You and your DH need to sort this out now. Your DD is resting on you as her parents to protect her and put her needs first- sod the bullying PIL and their tantrumming. I wouldn't give a fig if they strop- they're adults, she's a child. No grandparent has a "right" to collect their GC from school and your FIL should know better than suggesting sleepovers which to be honest is just plain creepy.
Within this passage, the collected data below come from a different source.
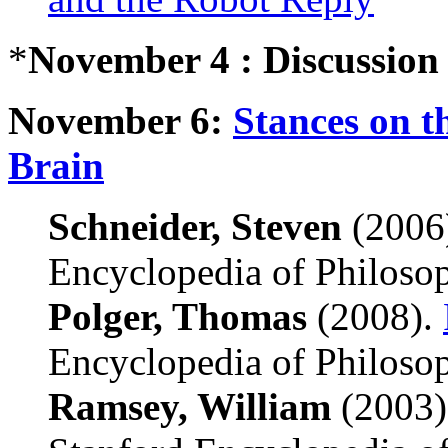
*
November 4 : Discussion
November 6:
Stances on t
Brain
Schneider, Steven
(2006
Encyclopedia of Philoso
Polger, Thomas
(2008).
Encyclopedia of Philoso
Ramsey, William
(2003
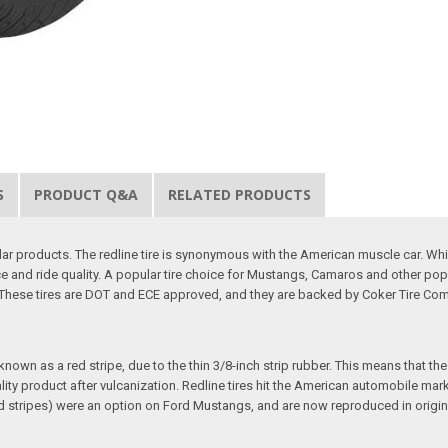
S
PRODUCT Q&A
RELATED PRODUCTS
r products. The redline tire is synonymous with the American muscle car. While 
e and ride quality. A popular tire choice for Mustangs, Camaros and other po
. These tires are DOT and ECE approved, and they are backed by Coker Tire Com
wn as a red stripe, due to the thin 3/8-inch strip rubber. This means that the re
uality product after vulcanization. Redline tires hit the American automobile m
red stripes) were an option on Ford Mustangs, and are now reproduced in origina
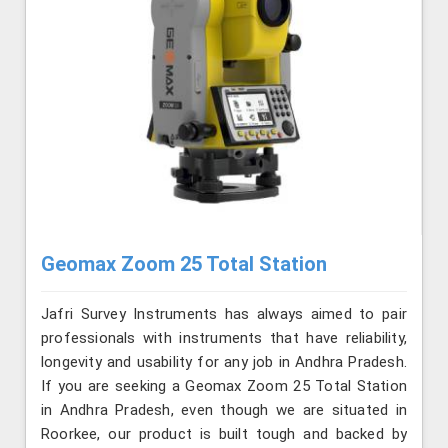
Geomax Zoom 25 Total Station
Jafri Survey Instruments has always aimed to pair
professionals with instruments that have reliability,
longevity and usability for any job in Andhra Pradesh.
If you are seeking a Geomax Zoom 25 Total Station
in Andhra Pradesh, even though we are situated in
Roorkee, our product is built tough and backed by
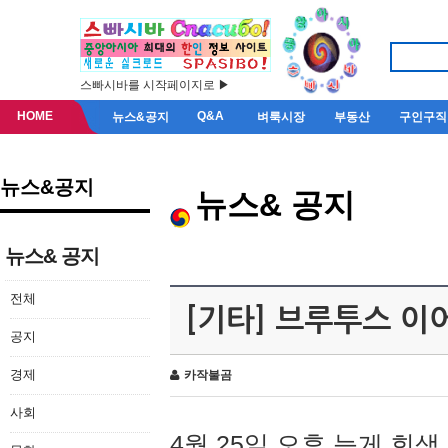
스빠시바를 시작페이지로 ▶
HOME
Q&A
뉴스&공지
벼룩시장
부동산
구인구직
뉴스&공지
뉴스& 공지
뉴스& 공지
전체
[기타] 브루투스 이
공지
경제
카작불곰
사회
4월 25일 오후 늦게 회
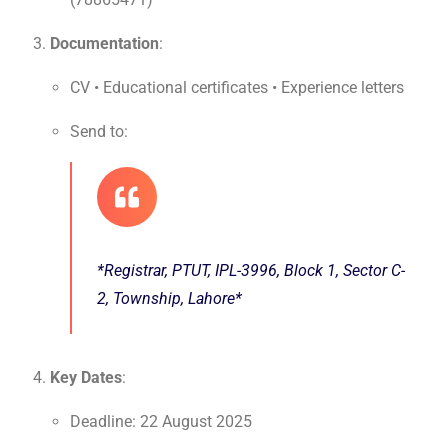
Documentation
:
CV • Educational certificates • Experience letters
Send to:
*Registrar, PTUT, IPL-3996, Block 1, Sector C-
2, Township, Lahore*
Key Dates
:
Deadline: 22 August 2025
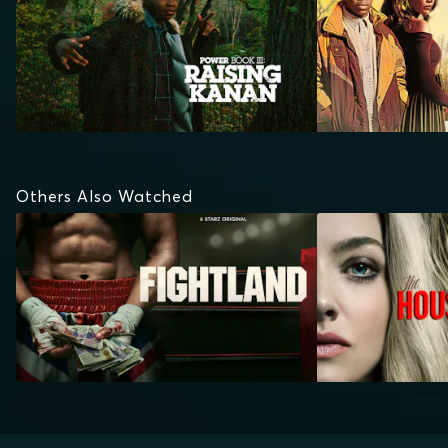
Others Also Watched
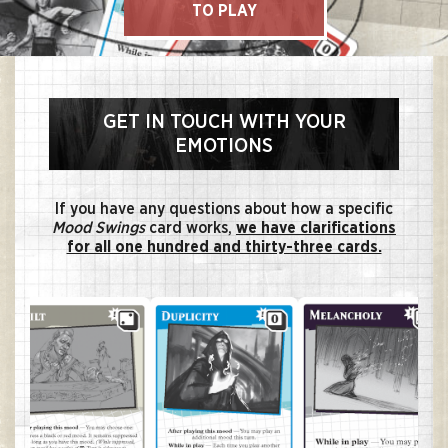
TO PLAY
GET IN TOUCH WITH YOUR
EMOTIONS
If you have any questions about how a specific
Mood Swings
card works,
we have clarifications
for all one hundred and thirty-three cards.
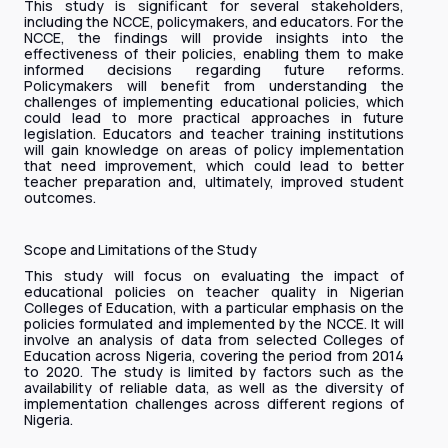
This study is significant for several stakeholders,
including the NCCE, policymakers, and educators. For the
NCCE, the findings will provide insights into the
effectiveness of their policies, enabling them to make
informed decisions regarding future reforms.
Policymakers will benefit from understanding the
challenges of implementing educational policies, which
could lead to more practical approaches in future
legislation. Educators and teacher training institutions
will gain knowledge on areas of policy implementation
that need improvement, which could lead to better
teacher preparation and, ultimately, improved student
outcomes.
Scope and Limitations of the Study
This study will focus on evaluating the impact of
educational policies on teacher quality in Nigerian
Colleges of Education, with a particular emphasis on the
policies formulated and implemented by the NCCE. It will
involve an analysis of data from selected Colleges of
Education across Nigeria, covering the period from 2014
to 2020. The study is limited by factors such as the
availability of reliable data, as well as the diversity of
implementation challenges across different regions of
Nigeria.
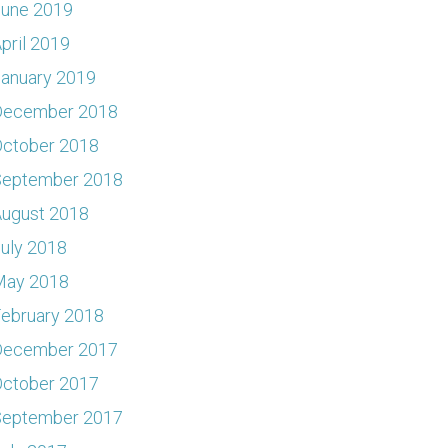
June 2019
pril 2019
anuary 2019
December 2018
ctober 2018
September 2018
ugust 2018
uly 2018
May 2018
ebruary 2018
December 2017
ctober 2017
September 2017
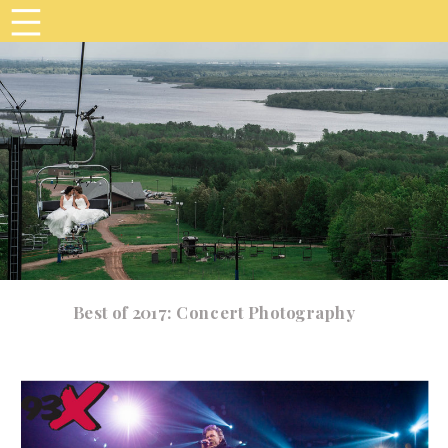
Best of 2017: Concert Photography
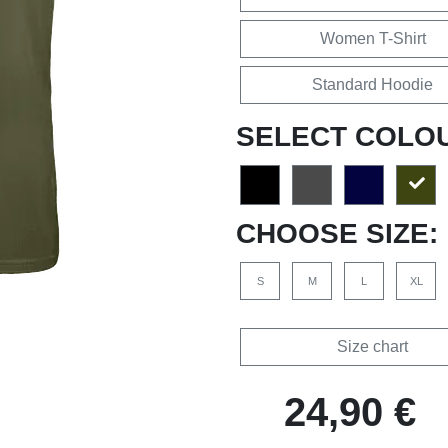
Women T-Shirt
Standard Hoodie
SELECT COLO
CHOOSE SIZE:
S
M
L
XL
Size chart
24,90 €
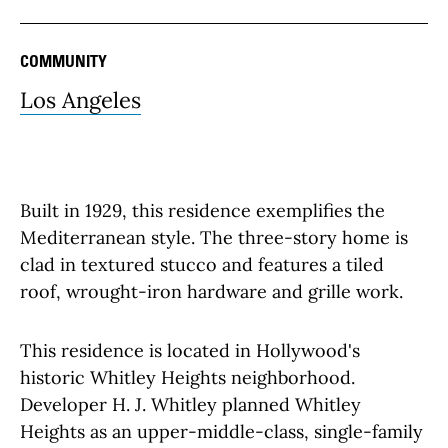
COMMUNITY
Los Angeles
Built in 1929, this residence exemplifies the
Mediterranean style. The three-story home is
clad in textured stucco and features a tiled
roof, wrought-iron hardware and grille work.
This residence is located in Hollywood's
historic Whitley Heights neighborhood.
Developer H. J. Whitley planned Whitley
Heights as an upper-middle-class, single-family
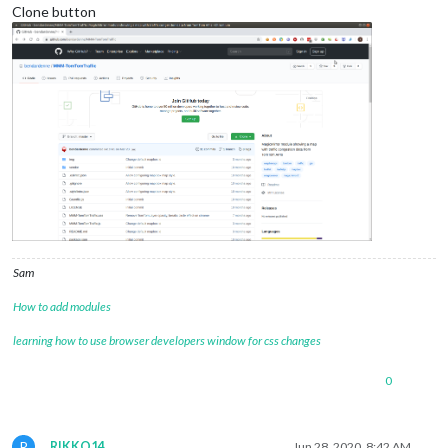
Clone button
Sam
How to add modules
learning how to use browser developers window for css changes
0
R
RIKKO14
Jun 28, 2020, 8:42 AM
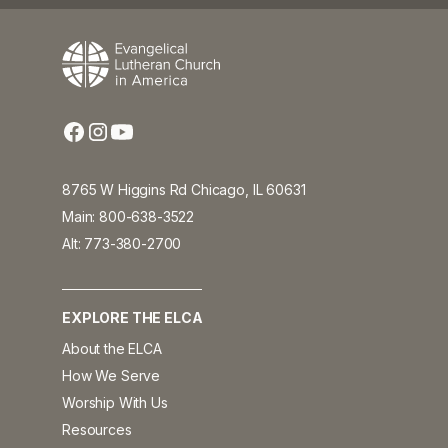
8765 W Higgins Rd Chicago, IL 60631
Main: 800-638-3522
Alt: 773-380-2700
EXPLORE THE ELCA
About the ELCA
How We Serve
Worship With Us
Resources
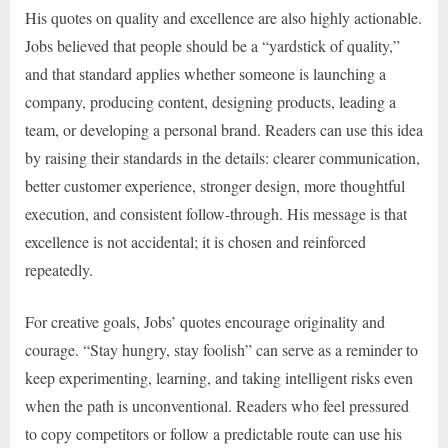
His quotes on quality and excellence are also highly actionable.
Jobs believed that people should be a “yardstick of quality,”
and that standard applies whether someone is launching a
company, producing content, designing products, leading a
team, or developing a personal brand. Readers can use this idea
by raising their standards in the details: clearer communication,
better customer experience, stronger design, more thoughtful
execution, and consistent follow-through. His message is that
excellence is not accidental; it is chosen and reinforced
repeatedly.
For creative goals, Jobs’ quotes encourage originality and
courage. “Stay hungry, stay foolish” can serve as a reminder to
keep experimenting, learning, and taking intelligent risks even
when the path is unconventional. Readers who feel pressured
to copy competitors or follow a predictable route can use his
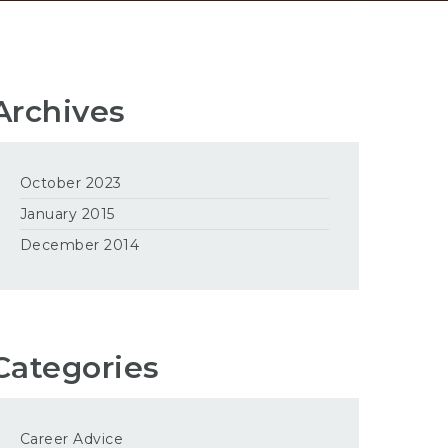
Archives
October 2023
January 2015
December 2014
Categories
Career Advice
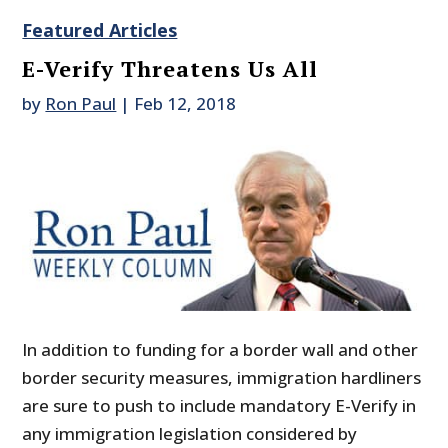
Featured Articles
E-Verify Threatens Us All
by
Ron Paul
|
Feb 12, 2018
In addition to funding for a border wall and other
border security measures, immigration hardliners
are sure to push to include mandatory E-Verify in
any immigration legislation considered by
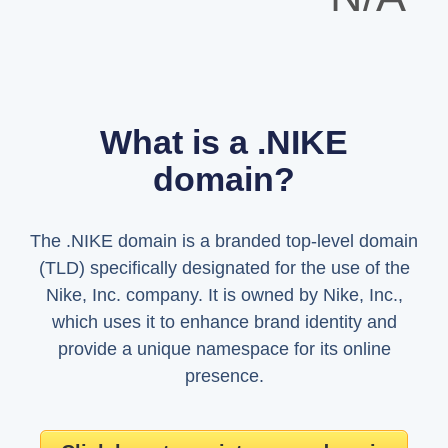
What is a .NIKE
domain?
The .NIKE domain is a branded top-level domain
(TLD) specifically designated for the use of the
Nike, Inc. company. It is owned by Nike, Inc.,
which uses it to enhance brand identity and
provide a unique namespace for its online
presence.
Stormwhale · 13/01/2019 09:31

She has never been left alone with them because of the issue with fil not understanding dds cues. From the second she was born he has been so over excited around her that it was unbareable. He constantly shouts her name until she shows him attention, doesn't stop when she has clearly had enough of him. This started when she was a new born, and he would shout her name in her face to try and make her look at him and then it continued from there. We have had 5 years of careful conversations where we point out that his behaviour is not right and show him how to behave around her. It is sort of better, but it has taken years of correcting him to get there. I'm exhausted by it.

OP posts:
Jackshouse · 13/01/2019 09:33

OP it is good that you and DH are on the same page. It does not matter why your DD does not want to spend time with FIL but she doesn’t and it’s good that your supporting her with this. That said If FIL keeps breaking her boundaries your DH needs to explain to him why this is so wrong eg children, especially girls need to learn autonomy over the their bodies etc.

You and DH need to decide together how you will react when they step up their odd behaviour. The toxic pil book might be useful.

I would mention to school that you are worried about her and ask if a member of staff can check in with her occasionally as well as telling DD yourself that she can tell you anything. It’s always good to keep communication channels open.

Stormwhale · 13/01/2019 09:33

Juells advance search me. I have been here for years with three name changes since I was pregnant with dd. I have an extensive posting history. Report me if you have concerns.

OP posts:
AttilaTheMeerkat · 13/01/2019 09:35

I also find this very disturbing.

Is your DD really okay with this, after all she is only young herself and is really not emotionally capable of making such decisions. Children are very much indiscriminate in how they give love and will give it to grandparents who are really not worthy of receiving it. She is reliant on her own parents good judgment here to keep her safe. They are not safe themselves around her FIL and he is indeed using emotional based manipulation to get his own way.

BTW OP what do you know yourself about your DH's childhood at the hands of his parents?.

TurquoiseDress · 13/01/2019 09:35

Hi OP

I think you and DP need to step up to this issue and nip it in the bud.
If you are not happy with PILs collecting DD from school, there is no reason in the world why you should be forced into this situation.

Most importantly, DD seems very uneasy with things e.g. the sleepover and her wishes should take priority over PILs' wishes and wants.

It is tricky trying to keep relationships smooth with family/in-laws, but not at the expense of DD's happiness- or yours for that matter.

Grandparents do not have the god given right to dictate to your family and children, everything should go via you and DP and ensure you are all happy with arrangements.

DOn't let DP be pushed into it by his full parents. My DH lets his mum take over often and do things with our DC1 that I am not happy with, suffice to say it causes lots of arguments and stress between DH and I.

You and your DP need to be on the same page on this matter.
Also, your DD does seem unhappy at the moment, maybe explore that more...I'm not saying anything sinister is going on, but I think you need to address things head on.